あらすじをまとめるだけでも息切れしそうな第三巻。もりあがってまいりました。相変わらずえらい目に遭い続けの武蔵だが、自業自得な面もあるし本人が望んでしていることでもあるのでいいとして、不幸なのは朱実だろう。でもちっとも同情できないのは、思い込みの激しさのためか。この女無理だわーと思ってしまう。だからってお通がいいかと言えばそうではなくて、この女も無理。デモデモダッテでウザイ。二人とも思い込み激しすぎ。武蔵はお通を思い出してもやもやしたりしてるので、実は両想いと言ってもいいのかもしれないが、何しろ武蔵がそっちの面で漠然としすぎていて、ちっとも話が進まない。
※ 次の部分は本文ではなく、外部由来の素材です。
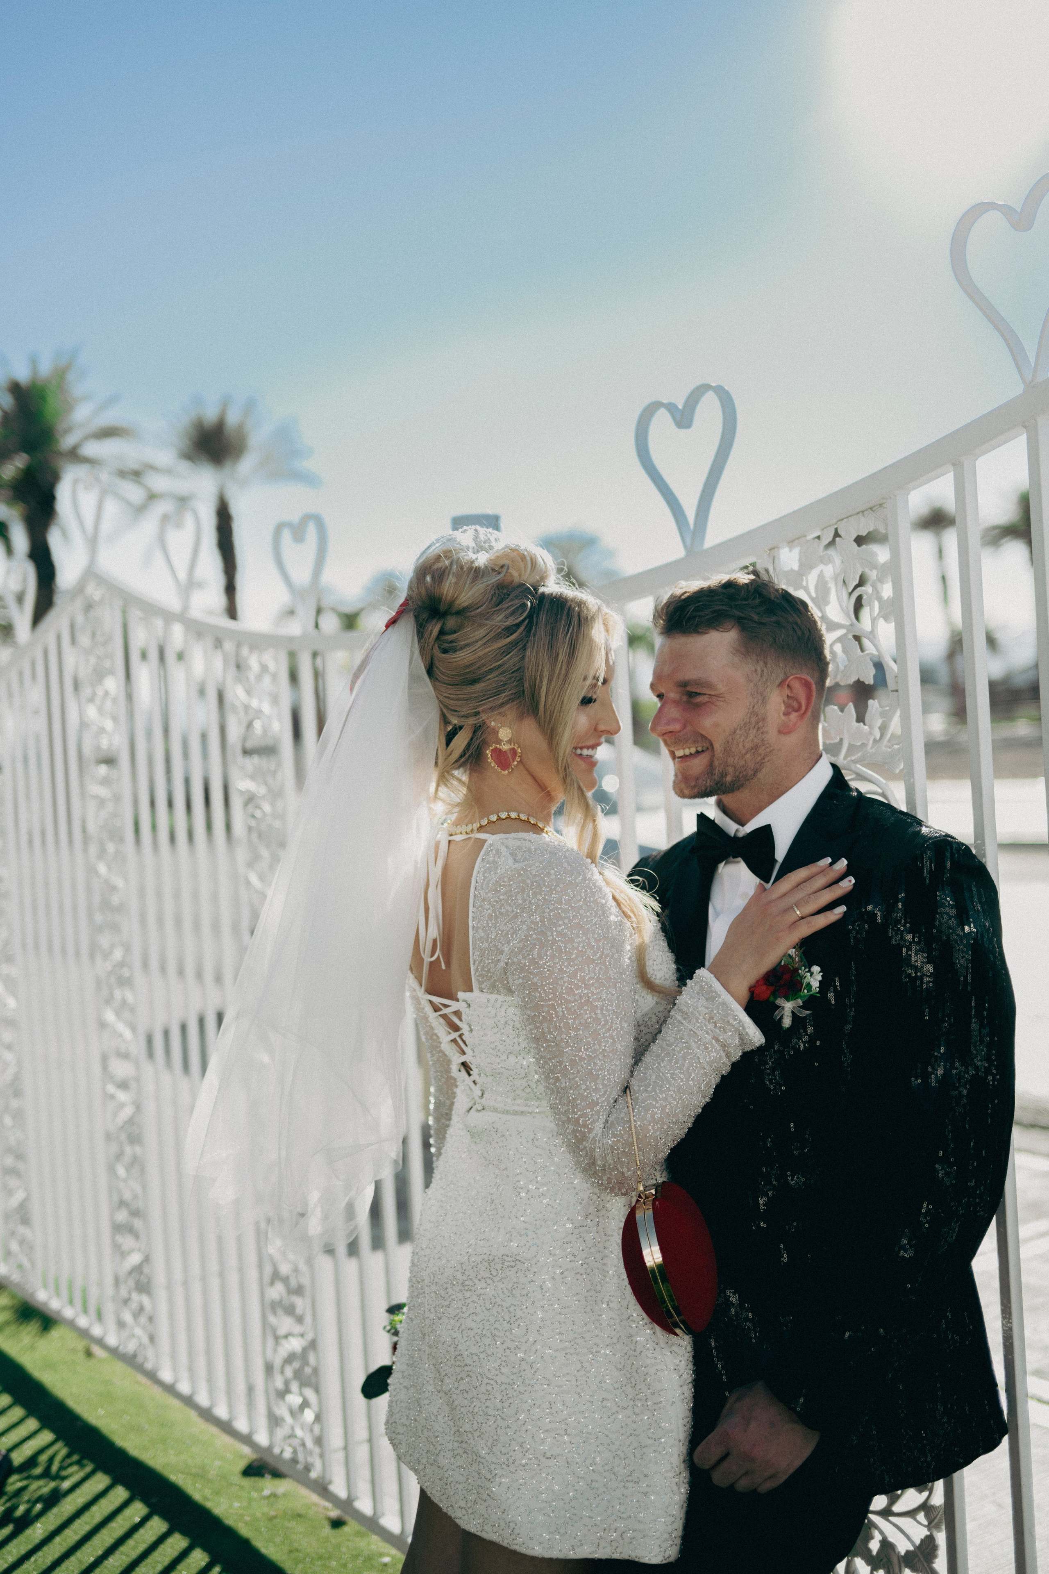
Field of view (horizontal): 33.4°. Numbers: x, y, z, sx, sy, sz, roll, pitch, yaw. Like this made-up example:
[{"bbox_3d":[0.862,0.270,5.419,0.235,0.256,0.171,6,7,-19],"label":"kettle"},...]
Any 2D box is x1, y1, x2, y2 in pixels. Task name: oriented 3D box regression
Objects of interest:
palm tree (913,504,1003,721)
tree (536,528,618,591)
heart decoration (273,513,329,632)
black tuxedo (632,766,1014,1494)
[{"bbox_3d":[19.809,-7.848,80.000,4.000,10.000,4.000,-3,1,0],"label":"palm tree"},{"bbox_3d":[2.195,-4.822,65.000,3.700,9.800,3.700,-3,1,0],"label":"tree"},{"bbox_3d":[-0.436,-0.415,3.418,0.026,0.228,0.190,-4,1,-35],"label":"heart decoration"},{"bbox_3d":[0.314,0.352,1.900,0.480,0.750,0.320,-2,1,40],"label":"black tuxedo"}]

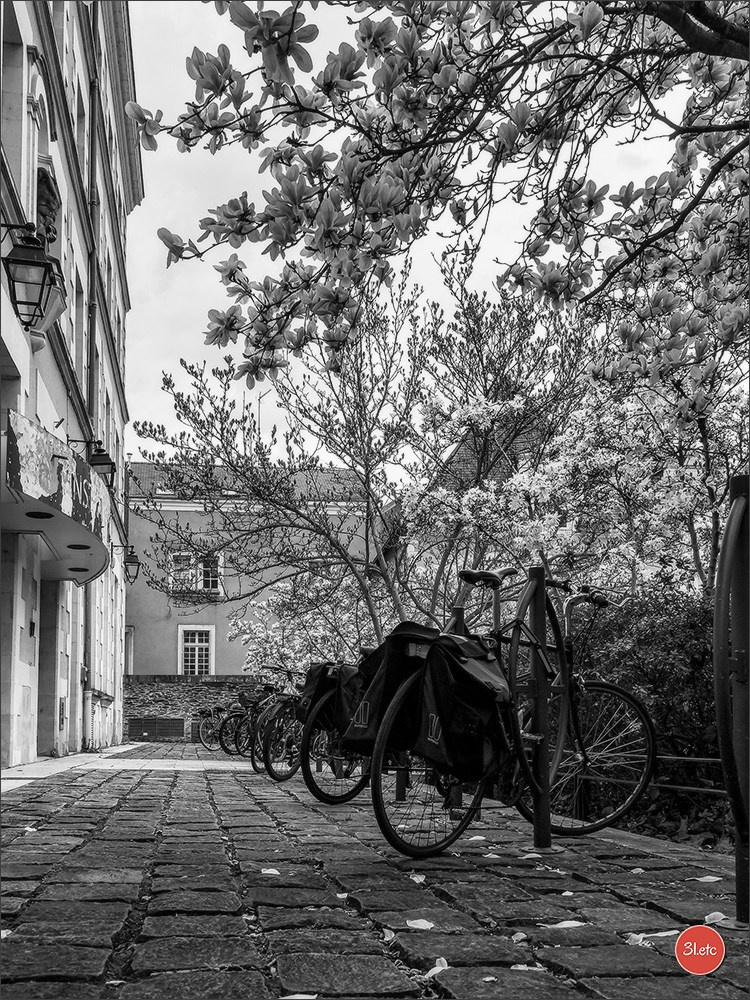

どころか始まりもしていない。その上自分にあからさまな好意を向けてきている女がいるというのに、話すら聞いていない。この辺はいっそ笑える。おまけにライバル佐々木小次郎との邂逅で、男女の機微など更に遠のくことは必至。その件辺りで興味があるとすれば、いつ武蔵が童貞じゃなくなるかくらいか。武者修行の方は事件もありつつやっと吉岡と果し合い。この吉岡がまあド最低で、朱実に同情はしてないがこいつはボロボロになればいい。
三角関係、因縁の対決、終生のライバルとの邂逅、行方不明の友人、その母との確執、自分が零落させた男の息子、遥か高みにいる人達、その高みから降りて来る謎の宇宙j
月9ドラマもかくやのジェットコースター展開ながら、肝心の沢庵マダー?で次巻に続く。こりゃあかん。